**MATERIAL FOR THIS TASK:**
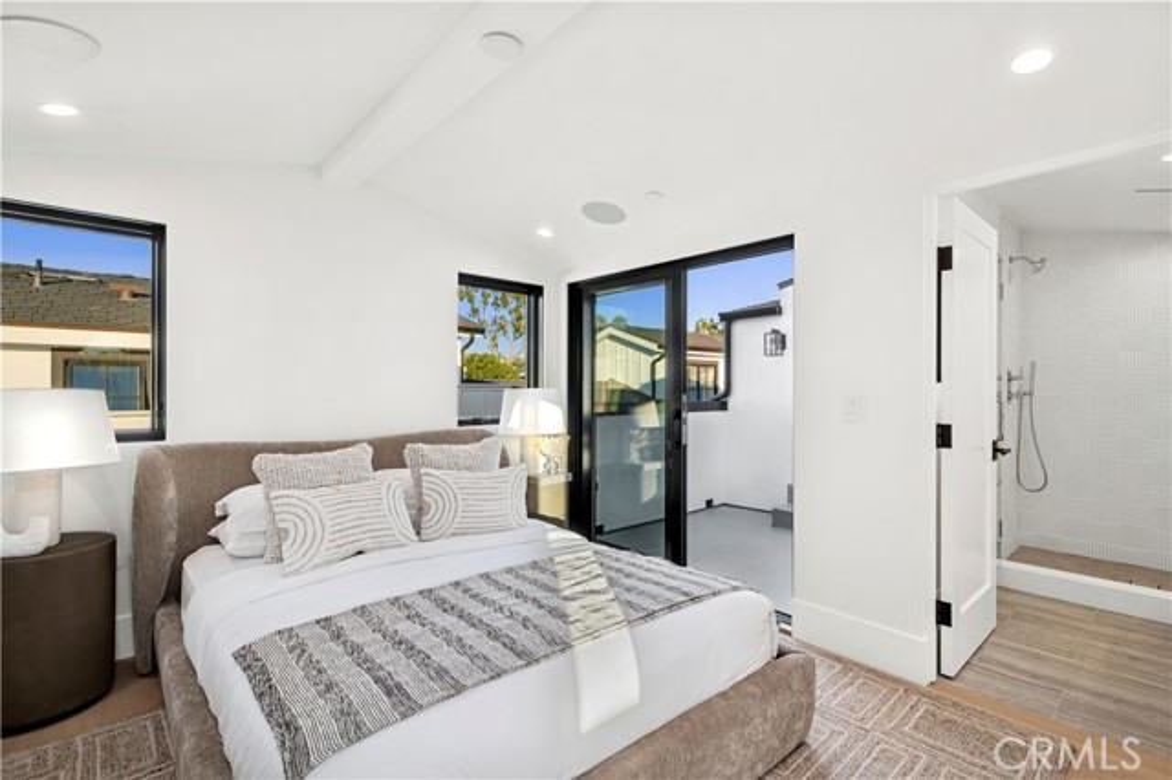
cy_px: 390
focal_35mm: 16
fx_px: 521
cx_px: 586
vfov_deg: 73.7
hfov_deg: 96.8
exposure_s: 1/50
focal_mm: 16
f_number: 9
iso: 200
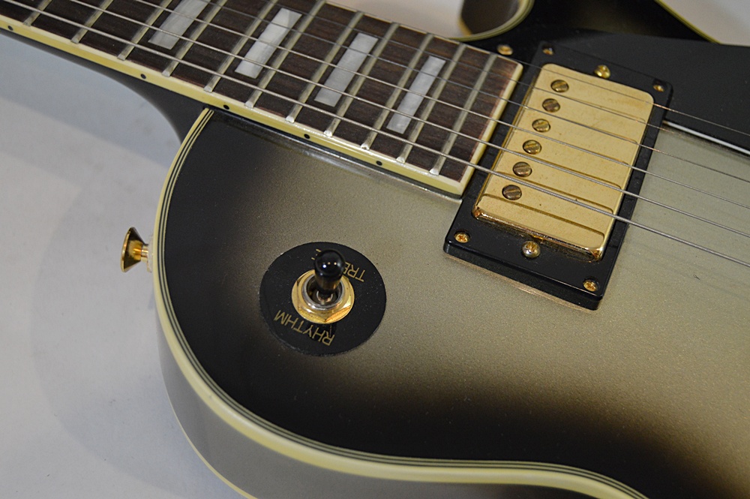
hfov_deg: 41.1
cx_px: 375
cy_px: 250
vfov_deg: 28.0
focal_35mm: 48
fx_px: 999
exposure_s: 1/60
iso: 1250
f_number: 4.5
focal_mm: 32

**TASK TO COMPLETE:** Each record above must be returned exactly as written, with its pictures omitted.

**ANSWER TO THIS EXERCISE:**
cy_px: 390
focal_35mm: 16
fx_px: 521
cx_px: 586
vfov_deg: 73.7
hfov_deg: 96.8
exposure_s: 1/50
focal_mm: 16
f_number: 9
iso: 200
hfov_deg: 41.1
cx_px: 375
cy_px: 250
vfov_deg: 28.0
focal_35mm: 48
fx_px: 999
exposure_s: 1/60
iso: 1250
f_number: 4.5
focal_mm: 32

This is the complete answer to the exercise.